Posted: Fri Jun 29, 2007 10:01 am
by bobarth
Angel @ Thu Jun 28, 2007 8:14 am wrote:I can't imagine how it must have been back then, especially in that house, during a long, cold, dismal winter. What on earth can one do to amuse oneself? We are all spoiled with tv, radio, stereos, video games and whatnot. What did they have? Nothing. Books, maybe, which, I am sure, were not as accessible as what we have now. Just a lot of long, empty quiet. And a lot of time to obsess.
Well at least they had one another!!!!! :cool:
Sorry could not resist!!!!!

Posted: Sat Jun 30, 2007 1:36 am
by Kat
Susan @ Wed Jun 27, 2007 9:41 pm wrote:Interesting impressions of the house, especially after hearing from many people about how much more spacious and airy the house is than what they had originally thought. So there appears to be an underlying current of the need to escape, the need to flee the house within its very fiber.

I like your impressions of young Lizzie and Emma, Kat, it is often how I picture their relationship. Do you think that part of Emma's sour disposition may have been from being saddled with Lizzie from her promise to their mother? I think at times that Emma may have resented Lizzie; until Alice came along and Lizzie, Emma was an only child. For all we know, she may have been daddy's little girl, the one who had the special bond with Andrew until baby Lizzie showed up. Imagine being responsible for the care of the person who usurped your position in the world?

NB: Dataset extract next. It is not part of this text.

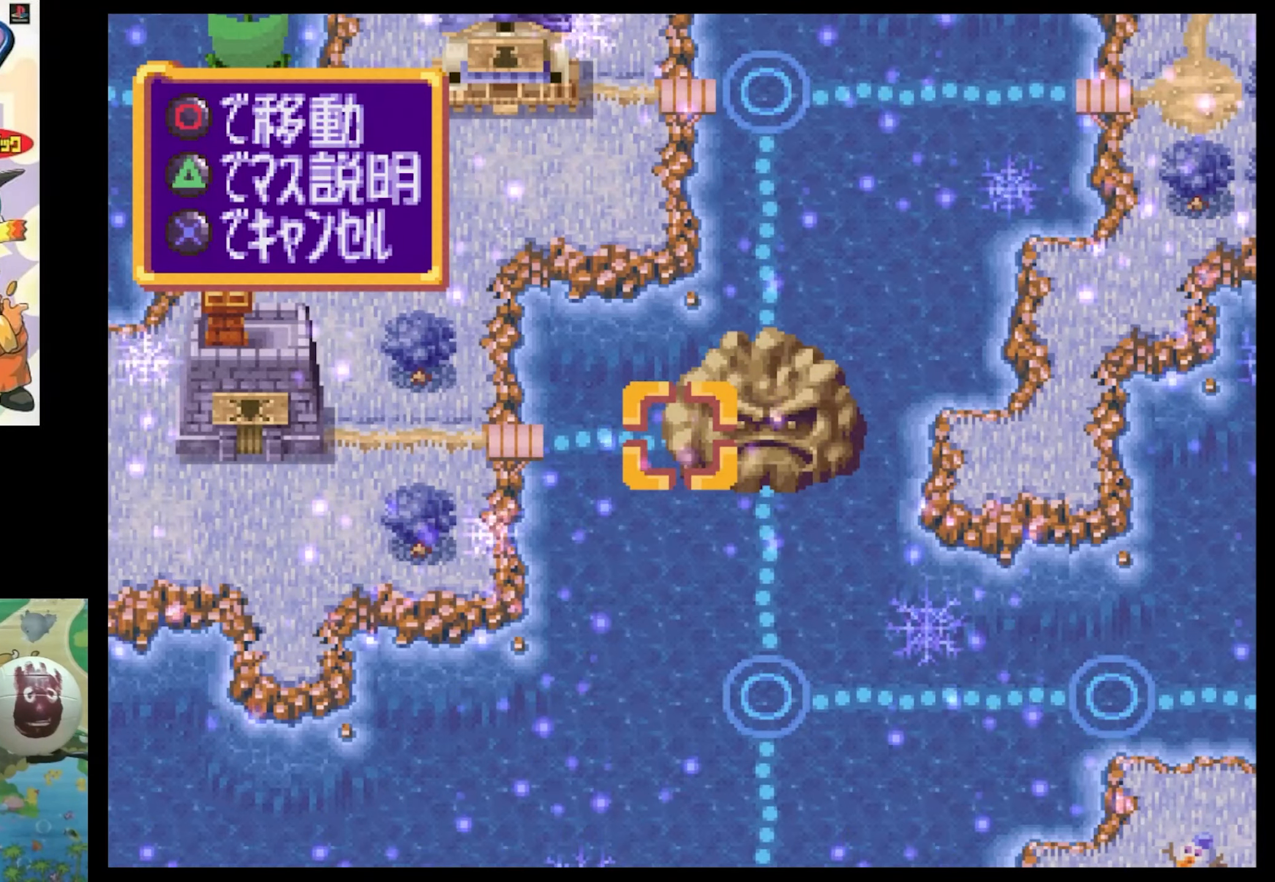
{"buttons": [], "events": []}
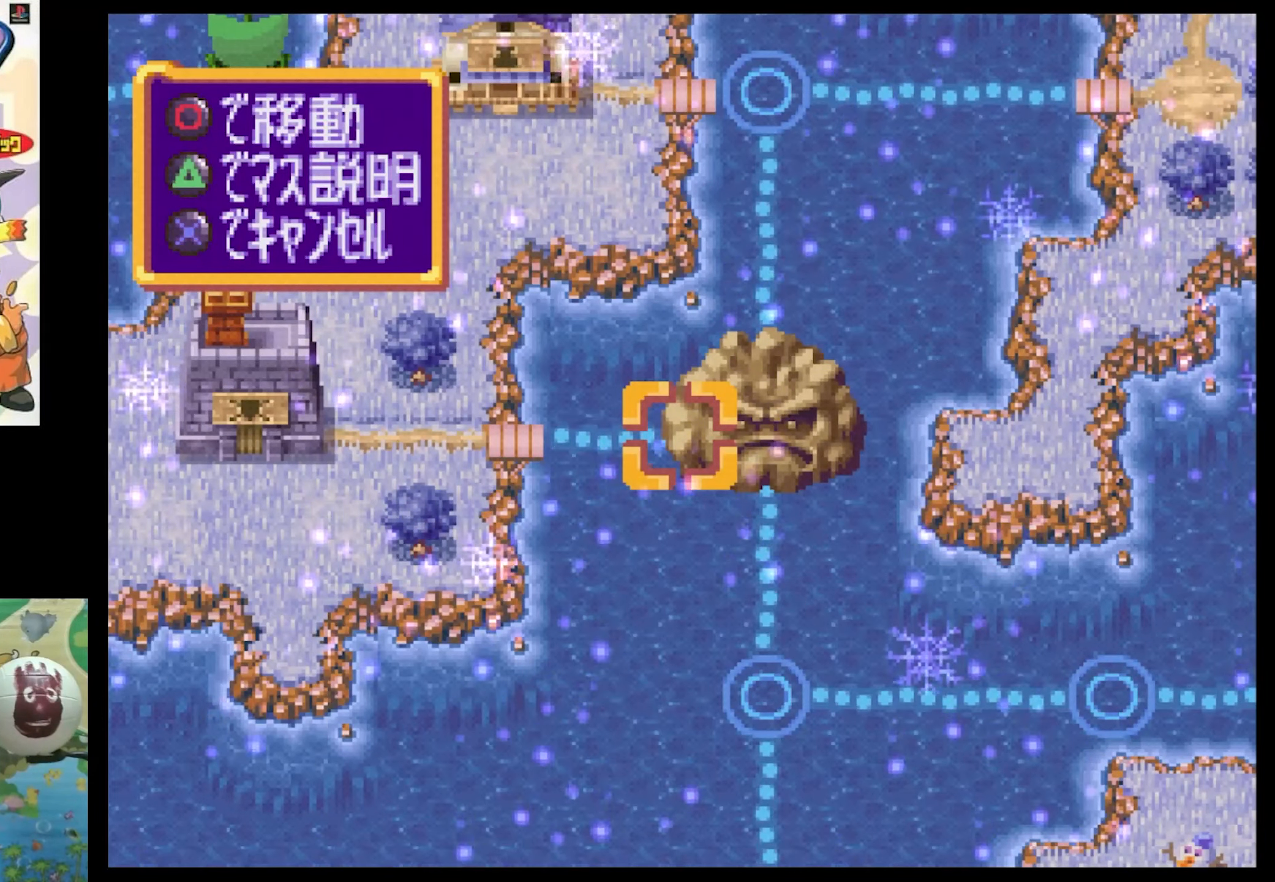
{"buttons": [], "events": []}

I think back to when I was young, and at the time being the only girl, was daddy's little princess. Then my sister was born, and though I never resented her for it, my position changed with my father forever. She was the baby of the family which made her special and she became daddy's new little girl, spoiled to nth degree. That really hurt being dropped like that.

Hmmm, perhaps Emma was also resentful of Andrew because of the similar situation? The idea of her being the one that poisoned Lizzie's mind against Andrew and Abby, she may have had a life time of hurts and resentments she never got over to share. Putting myself in Lizzie's shoes, I'd want to escape that house too!
I've been thinking along the lines of astrology, tho some may not believe in such things.
But what I was thinking is that Emma was a Pisces, a water sign, and Lizzie a Cancer and water sign. You'd think they would get along pretty well. I think there might be times when they were out-of-step with each other but mainly due to the age difference.
But I think a Pisces might walk out rather than confront someone and then kind of hold a grudge about it- like they expect you to read their mind over it.
I could see Emma becoming soured and also keeping score in her head and then just cutting someone loose when they went one step further than they could countenance. But not telling the person. The person may never know!

Posted: Mon Jul 02, 2007 9:14 pm
by Susan
So, do you get the feeling that is what happened when Emma left Maplecroft? That she may have spoke to others, like Rev. Jubb, about what was bothering her, but, not to Lizzie and then possibly just upped and left? My sister is a Pisces and I have found it true what they say about the "still waters running deep" thing. There is alot that goes on in her mind that doesn't show on the surface. She literally tries not to make waves and just goes with the flow.